Quoted text |

Trip information

On our trip, we visited:

• Syncrude's open pit mining and upgrading operation north of Ft. McMurray. This is a joint venture involving several companies.

• ConocoPhillips Surmont's in situ project using Steam Assisted Gravity Drainage (SAGD) technology, south of Fort McMurray.

• The Oil Sands Discovery Centre museum in Ft. McMurray.

We also heard a talk by Don Thompson of the Oil Sands Developers Group called Setting the Record Straight.

After we got home, we talked on the phone with Robert Renner, Alberta's Commissioner of the Environment. A transcript and audio recording is available at this link.

Oil Sands--What is It?

Oil sands material is funny stuff. It reminded me of a very dark crumbly brownie, but smelled like asphalt.

According to this graphic, oil sands are a complex mixture of quartz sand, silt, clays, water, trace metals, and bitumen. In this mixture, each grain of sand is surrounded by a water mixture. Bitumen fills the space between sand particles and their water coverings.

What makes Canada's Oil Sands different from many other deposits of heavy oil is the water layer surrounding the sand, making them "water wet," or hydrophilic. Because Alberta's oil sands are water wet, the "bitumen can be extracted using relatively inexpensive hot or warm water processes" according to small print on the poster above.

When the bitumen is separated out from the oil sands mixture, it has somewhat the consistency of cold molasses. I touched some of it in a vial, and couldn't get it off my finger without using a solvent. The API gravity is 8.

Bitumen molecules are much larger than what one finds in conventional oil, containing as many as several thousand atoms. The ratio of hydrogen is similar to that of heavy conventional oil. According to J. G. Speight, hydrogen content of bitumen averages 10.4%, compared to a range of 10.0% to 14.0% for petroleum. Sulfur content averages 5%, making it "sour".

Methods of Producing Oil from Oil Sands

Mining--Illustrated at Syncrude

The oldest and still most widely used method of producing oil from oil sands is mining. This method is gradually being refined, to become more energy efficient, to use less water, and to have less environmental impact in general.

In the mining method Syncrude uses, the various surface layers are first removed and stored so that they will be available when needed for reclamation. Then large equipment is used to scoop the oil sands material out, and load it into large trucks.

Stored rows |
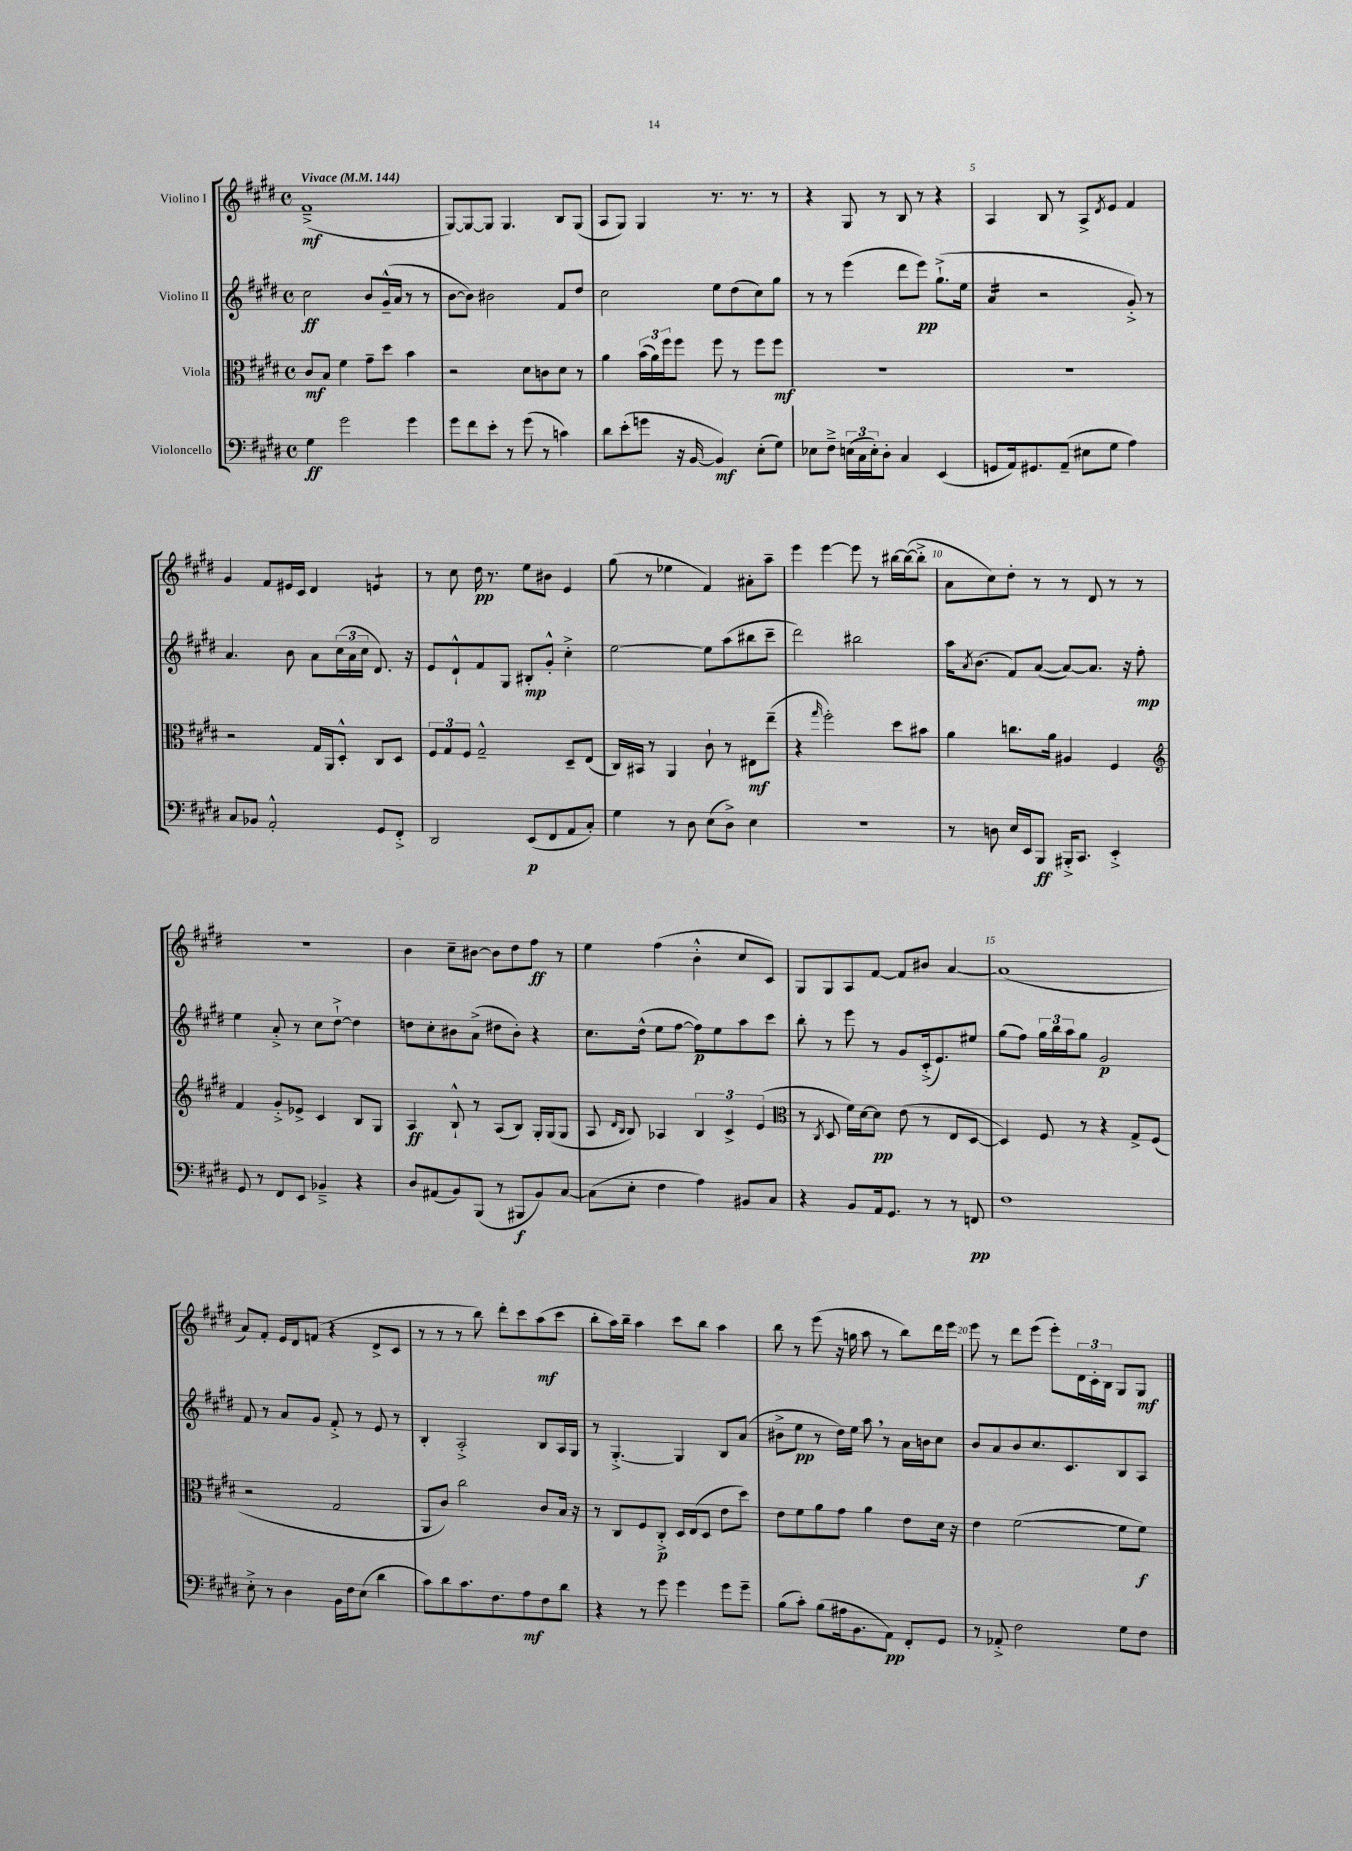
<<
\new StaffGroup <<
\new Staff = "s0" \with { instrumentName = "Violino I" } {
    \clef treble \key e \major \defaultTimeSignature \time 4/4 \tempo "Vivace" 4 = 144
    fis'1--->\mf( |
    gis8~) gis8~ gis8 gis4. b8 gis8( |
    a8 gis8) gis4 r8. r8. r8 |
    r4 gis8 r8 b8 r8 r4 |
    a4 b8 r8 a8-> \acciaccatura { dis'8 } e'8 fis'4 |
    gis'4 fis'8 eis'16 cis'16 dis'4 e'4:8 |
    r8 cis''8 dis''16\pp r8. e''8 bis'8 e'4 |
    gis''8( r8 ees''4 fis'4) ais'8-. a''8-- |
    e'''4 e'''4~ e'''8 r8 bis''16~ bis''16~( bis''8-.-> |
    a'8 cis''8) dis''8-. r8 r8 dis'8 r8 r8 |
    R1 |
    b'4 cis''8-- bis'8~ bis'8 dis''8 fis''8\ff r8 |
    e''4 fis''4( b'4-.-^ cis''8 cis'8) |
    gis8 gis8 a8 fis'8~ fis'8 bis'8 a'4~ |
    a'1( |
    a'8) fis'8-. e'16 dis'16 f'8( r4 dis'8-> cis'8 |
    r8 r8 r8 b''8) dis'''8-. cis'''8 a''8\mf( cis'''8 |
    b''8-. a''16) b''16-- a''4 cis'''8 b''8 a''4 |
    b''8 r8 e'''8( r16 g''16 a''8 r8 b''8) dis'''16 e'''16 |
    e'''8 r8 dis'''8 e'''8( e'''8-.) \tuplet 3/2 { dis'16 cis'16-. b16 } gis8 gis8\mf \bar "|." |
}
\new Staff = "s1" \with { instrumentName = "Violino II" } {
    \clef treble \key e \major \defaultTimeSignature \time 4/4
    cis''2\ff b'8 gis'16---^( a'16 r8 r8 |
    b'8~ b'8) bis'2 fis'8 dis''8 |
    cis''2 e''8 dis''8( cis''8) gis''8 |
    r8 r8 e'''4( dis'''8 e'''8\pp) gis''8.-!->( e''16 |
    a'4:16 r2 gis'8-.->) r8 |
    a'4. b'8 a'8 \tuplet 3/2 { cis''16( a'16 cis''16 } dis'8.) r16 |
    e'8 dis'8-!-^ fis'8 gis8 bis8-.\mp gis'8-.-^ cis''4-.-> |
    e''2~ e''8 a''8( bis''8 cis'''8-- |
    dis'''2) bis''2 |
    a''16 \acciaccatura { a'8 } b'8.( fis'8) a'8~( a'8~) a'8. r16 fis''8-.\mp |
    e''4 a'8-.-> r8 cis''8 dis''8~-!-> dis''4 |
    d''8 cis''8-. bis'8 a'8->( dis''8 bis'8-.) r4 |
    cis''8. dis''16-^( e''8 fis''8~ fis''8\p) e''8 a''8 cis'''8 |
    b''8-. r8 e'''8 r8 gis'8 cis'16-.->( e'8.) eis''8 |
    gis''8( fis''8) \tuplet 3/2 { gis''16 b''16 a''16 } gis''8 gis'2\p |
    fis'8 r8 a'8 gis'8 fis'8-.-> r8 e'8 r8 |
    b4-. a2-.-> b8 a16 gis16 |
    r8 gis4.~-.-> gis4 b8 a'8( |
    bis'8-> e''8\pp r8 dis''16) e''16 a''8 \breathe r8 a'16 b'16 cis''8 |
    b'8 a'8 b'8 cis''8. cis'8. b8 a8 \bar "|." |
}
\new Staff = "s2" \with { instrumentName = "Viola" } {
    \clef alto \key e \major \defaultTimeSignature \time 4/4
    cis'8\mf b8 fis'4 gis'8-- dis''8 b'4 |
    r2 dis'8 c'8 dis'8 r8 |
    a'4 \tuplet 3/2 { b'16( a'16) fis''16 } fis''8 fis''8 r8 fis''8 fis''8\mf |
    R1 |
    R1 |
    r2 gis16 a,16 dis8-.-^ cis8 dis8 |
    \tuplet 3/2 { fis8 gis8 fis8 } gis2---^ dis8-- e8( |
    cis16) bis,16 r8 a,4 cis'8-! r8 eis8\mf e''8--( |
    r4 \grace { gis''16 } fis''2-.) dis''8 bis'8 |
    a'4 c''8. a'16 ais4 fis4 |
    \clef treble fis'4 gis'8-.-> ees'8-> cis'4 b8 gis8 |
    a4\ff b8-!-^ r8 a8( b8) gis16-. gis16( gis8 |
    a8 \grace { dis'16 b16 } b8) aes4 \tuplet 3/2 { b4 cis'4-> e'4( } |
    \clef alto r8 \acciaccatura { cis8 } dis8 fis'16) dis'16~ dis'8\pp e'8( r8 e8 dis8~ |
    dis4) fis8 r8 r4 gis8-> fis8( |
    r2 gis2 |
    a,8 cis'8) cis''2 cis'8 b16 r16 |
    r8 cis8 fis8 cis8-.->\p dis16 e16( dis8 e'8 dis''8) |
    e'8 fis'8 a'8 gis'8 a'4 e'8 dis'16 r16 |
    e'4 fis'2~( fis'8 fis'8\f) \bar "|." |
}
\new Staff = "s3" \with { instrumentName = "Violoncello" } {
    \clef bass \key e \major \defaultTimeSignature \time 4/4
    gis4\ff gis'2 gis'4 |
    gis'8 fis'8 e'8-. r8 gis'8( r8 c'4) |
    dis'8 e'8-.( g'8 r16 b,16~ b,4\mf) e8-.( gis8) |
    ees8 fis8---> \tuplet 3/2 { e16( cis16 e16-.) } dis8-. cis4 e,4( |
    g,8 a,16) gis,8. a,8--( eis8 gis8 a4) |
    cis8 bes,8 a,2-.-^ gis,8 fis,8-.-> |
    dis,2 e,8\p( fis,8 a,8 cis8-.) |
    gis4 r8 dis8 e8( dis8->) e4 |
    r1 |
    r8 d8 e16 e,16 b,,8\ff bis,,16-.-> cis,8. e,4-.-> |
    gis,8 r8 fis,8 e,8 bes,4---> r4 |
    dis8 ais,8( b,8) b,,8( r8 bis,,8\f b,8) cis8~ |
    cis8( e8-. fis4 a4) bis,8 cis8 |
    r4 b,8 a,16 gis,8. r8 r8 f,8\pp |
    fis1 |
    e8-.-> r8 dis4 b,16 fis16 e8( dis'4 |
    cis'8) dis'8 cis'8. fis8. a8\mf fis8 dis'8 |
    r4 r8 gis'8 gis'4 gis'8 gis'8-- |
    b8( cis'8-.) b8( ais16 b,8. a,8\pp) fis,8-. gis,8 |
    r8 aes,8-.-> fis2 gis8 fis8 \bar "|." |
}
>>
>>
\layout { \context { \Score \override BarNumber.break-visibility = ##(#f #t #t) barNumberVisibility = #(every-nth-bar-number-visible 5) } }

Work instructions |
Copy the oil sands trip page starting at "We also heard" and ending at "smelled like asphalt.", substituting "cake" for "brownie".

Exercise response |
We also heard a talk by Don Thompson of the Oil Sands Developers Group called Setting the Record Straight.

After we got home, we talked on the phone with Robert Renner, Alberta's Commissioner of the Environment. A transcript and audio recording is available at this link.

Oil Sands--What is It?

Oil sands material is funny stuff. It reminded me of a very dark crumbly cake, but smelled like asphalt.